As well, you can watch the replay to see all the times attacking sooner would have won it.
These kinds of activities are designed to be scary to your monkey / lizard brain, but also to give a consistent payoff in fun and social bonding. I did this for about a week for a buck's trip, and something clicked in my brain associating fear and reward. It lasted for years afterwards; it's been over a decade and I can still feel a shadow of it now. And as you're hoping, the benefits carried over into my professional life.
It makes me think that painful, risky male bonding rituals are almost definitely a feature, not a bug. They turn up in almost all cultures afaik (bullet ant gloves, anyone?). And being able to overcome irrational primate fear is good for everyone including you.
Gameplay is turn-based so you can plan what you want to do calmly, but results are fairly immediate--if you miscalculate a move your soldiers get hurt or die.
You have to take risks: you must move your team of soldiers ahead into the darkness to accomplish a mission, but there could be aliens around the corner waiting to ambush them.
You can take a risk and have a soldier move ahead to grab some loot (meld) which can grant huge bonuses, but it could expose them to danger. You must decide what they will do.
The downside of the XCOM games is you can lose a whole game on a 80% roll, so it might not condition you properly. The game snowballs, so if you get far enough without losing someone, or lose someone too early, you've basically lost Ironman but it doesn't inform you when.
Battle Brothers is of the genre, with similar flaws. Basically the whole "you lose on day 110 because you didn't knife enough mercenaries on day 31".
Xenonauts I think strikes a good balance. You can lose almost everyone and still continue the game. It's more strategic and less tactical, meaning that if you write the correct SOPs and use sufficient explosives, you should win.
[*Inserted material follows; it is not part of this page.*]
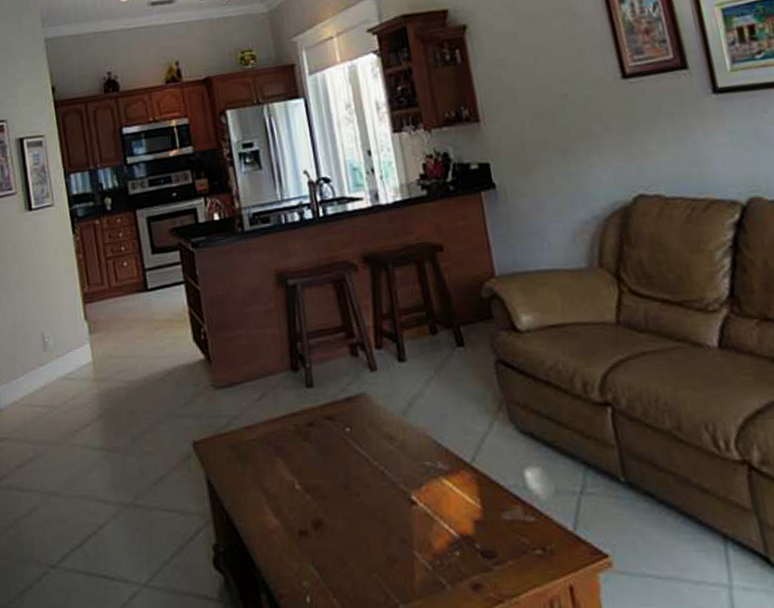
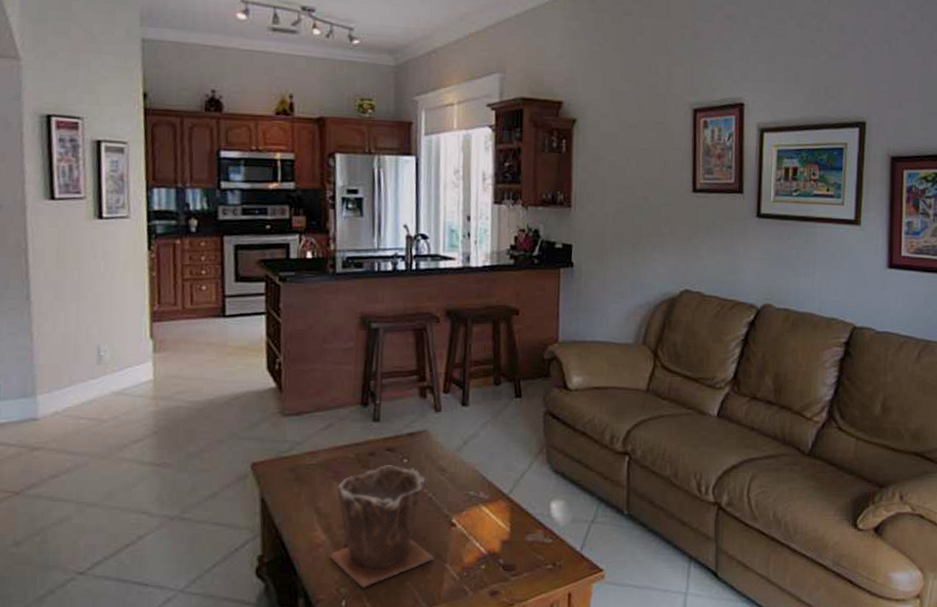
plant pot: none [281,435,399,580] -> present [330,465,434,588]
XCOM feels a bit like chess sometimes, in that you lose because you didn't examine the map properly or positioned your sniper too far back.
It gives a distorted view on how likely 60% really is since the percentage shown is not the same as the one used to calculate the hit or miss.
The game secretly changes the odds for sequential misses making hits more likely after misses. This teaches the player that the gambler's fallacy is not a fallacy at all.
"Risk tolerance" is a trait you acquire only when you've never known hunger. Only when you've never been faced with homelessness. Only when you've never been so poor that you can't afford to throw something away, less you may one day need it.
When the worst thing that can come of your failure is going home to a supportive and connected family, a hot meal, and a feather pillow to rest your head, of course you'll be "risk tolerant".
I don't think any game can give you this trait. The only way to acquire it is to be born and raised in a house of abundance.
...though at the same time, the threat of destitution could be a great way to really push one to succeed. "Burn the ships", "necessity is the mother of invention", and all that.
I've been hungry. I've been homeless for over a year, both as a child and as an adult. I've been so poor that I can't afford to throw away broken shoes because I couldn't afford to replace them.
But, that was temporary. I'm doing better now, and I have some risk tolerance.
Maybe not as much as someone who didn't experience what I experienced, but still. Tolerance for risk comes from an acceptance of possible outcomes. You can accept an outcome regardless of your personal circumstances, after all, people with lung cancer sneak out of chemotherapy to smoke cigarettes, and people who are about to have their lights turned off still gamble their paychecks away.